_Exercise:_
Once you find the line that contains "Ajouter une commande d'échantillons", write out that line and every line after it to the end of the records, exactly and with nothing else.

_Exercise material:_
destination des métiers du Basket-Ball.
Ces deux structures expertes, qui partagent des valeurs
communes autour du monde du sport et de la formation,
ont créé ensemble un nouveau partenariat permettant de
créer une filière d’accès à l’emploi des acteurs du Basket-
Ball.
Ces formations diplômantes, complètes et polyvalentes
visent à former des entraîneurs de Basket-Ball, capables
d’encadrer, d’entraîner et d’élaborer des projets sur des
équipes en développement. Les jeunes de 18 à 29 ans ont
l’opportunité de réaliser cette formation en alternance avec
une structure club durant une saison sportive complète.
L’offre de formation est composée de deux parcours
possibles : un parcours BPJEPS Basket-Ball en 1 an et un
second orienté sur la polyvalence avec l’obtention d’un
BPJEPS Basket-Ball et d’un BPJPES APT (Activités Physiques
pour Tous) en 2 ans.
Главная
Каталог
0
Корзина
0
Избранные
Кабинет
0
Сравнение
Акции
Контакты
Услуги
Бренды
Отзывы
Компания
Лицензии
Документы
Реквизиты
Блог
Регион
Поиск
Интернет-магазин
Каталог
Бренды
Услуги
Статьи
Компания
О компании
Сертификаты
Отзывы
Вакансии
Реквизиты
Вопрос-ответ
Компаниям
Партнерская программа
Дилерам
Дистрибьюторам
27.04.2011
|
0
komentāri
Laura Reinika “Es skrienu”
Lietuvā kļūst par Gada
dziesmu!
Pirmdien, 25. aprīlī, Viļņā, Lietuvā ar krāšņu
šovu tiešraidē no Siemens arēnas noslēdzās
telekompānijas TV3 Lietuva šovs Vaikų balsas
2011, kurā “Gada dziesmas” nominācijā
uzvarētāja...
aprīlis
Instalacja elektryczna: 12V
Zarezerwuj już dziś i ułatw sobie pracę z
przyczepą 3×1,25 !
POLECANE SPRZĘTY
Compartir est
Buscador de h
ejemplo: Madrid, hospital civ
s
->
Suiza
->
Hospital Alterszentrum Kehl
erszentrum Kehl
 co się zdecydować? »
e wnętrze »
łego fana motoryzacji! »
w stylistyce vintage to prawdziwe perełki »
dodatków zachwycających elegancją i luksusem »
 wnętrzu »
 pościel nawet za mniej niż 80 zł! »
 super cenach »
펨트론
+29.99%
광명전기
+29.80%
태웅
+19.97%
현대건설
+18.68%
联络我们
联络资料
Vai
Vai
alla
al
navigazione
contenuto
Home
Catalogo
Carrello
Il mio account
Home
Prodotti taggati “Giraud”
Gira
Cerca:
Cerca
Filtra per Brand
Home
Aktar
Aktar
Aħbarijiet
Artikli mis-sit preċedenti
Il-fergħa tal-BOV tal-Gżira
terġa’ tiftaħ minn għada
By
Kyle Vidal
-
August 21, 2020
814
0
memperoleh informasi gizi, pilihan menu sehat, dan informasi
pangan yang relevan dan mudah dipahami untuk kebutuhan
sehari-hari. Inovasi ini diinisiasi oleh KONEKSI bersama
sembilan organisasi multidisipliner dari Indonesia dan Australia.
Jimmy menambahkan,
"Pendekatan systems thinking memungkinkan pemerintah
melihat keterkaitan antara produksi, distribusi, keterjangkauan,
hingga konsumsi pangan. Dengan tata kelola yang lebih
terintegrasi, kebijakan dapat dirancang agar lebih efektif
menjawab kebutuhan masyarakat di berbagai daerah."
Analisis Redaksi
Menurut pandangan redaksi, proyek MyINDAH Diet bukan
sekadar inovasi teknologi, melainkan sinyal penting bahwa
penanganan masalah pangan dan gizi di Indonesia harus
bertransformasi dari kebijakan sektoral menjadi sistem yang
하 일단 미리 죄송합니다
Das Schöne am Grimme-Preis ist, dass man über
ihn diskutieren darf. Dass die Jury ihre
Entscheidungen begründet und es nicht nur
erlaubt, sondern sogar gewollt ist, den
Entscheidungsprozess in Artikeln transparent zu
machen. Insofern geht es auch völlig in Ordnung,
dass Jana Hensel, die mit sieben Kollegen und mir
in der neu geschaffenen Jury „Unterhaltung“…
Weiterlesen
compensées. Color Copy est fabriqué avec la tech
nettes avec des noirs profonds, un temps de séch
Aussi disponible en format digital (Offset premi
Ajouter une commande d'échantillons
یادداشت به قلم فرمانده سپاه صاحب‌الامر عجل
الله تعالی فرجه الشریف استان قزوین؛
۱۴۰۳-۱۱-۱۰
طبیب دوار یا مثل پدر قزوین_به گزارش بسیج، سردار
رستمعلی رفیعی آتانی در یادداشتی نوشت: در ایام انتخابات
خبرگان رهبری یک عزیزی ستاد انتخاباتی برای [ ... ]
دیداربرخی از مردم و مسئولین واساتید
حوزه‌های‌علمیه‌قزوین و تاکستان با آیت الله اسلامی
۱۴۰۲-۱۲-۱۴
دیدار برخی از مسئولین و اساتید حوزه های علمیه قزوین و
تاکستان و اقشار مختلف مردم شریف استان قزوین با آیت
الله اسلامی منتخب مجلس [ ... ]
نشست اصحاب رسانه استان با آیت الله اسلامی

_Exercise output:_
Ajouter une commande d'échantillons
یادداشت به قلم فرمانده سپاه صاحب‌الامر عجل
الله تعالی فرجه الشریف استان قزوین؛
۱۴۰۳-۱۱-۱۰
طبیب دوار یا مثل پدر قزوین_به گزارش بسیج، سردار
رستمعلی رفیعی آتانی در یادداشتی نوشت: در ایام انتخابات
خبرگان رهبری یک عزیزی ستاد انتخاباتی برای [ ... ]
دیداربرخی از مردم و مسئولین واساتید
حوزه‌های‌علمیه‌قزوین و تاکستان با آیت الله اسلامی
۱۴۰۲-۱۲-۱۴
دیدار برخی از مسئولین و اساتید حوزه های علمیه قزوین و
تاکستان و اقشار مختلف مردم شریف استان قزوین با آیت
الله اسلامی منتخب مجلس [ ... ]
نشست اصحاب رسانه استان با آیت الله اسلامی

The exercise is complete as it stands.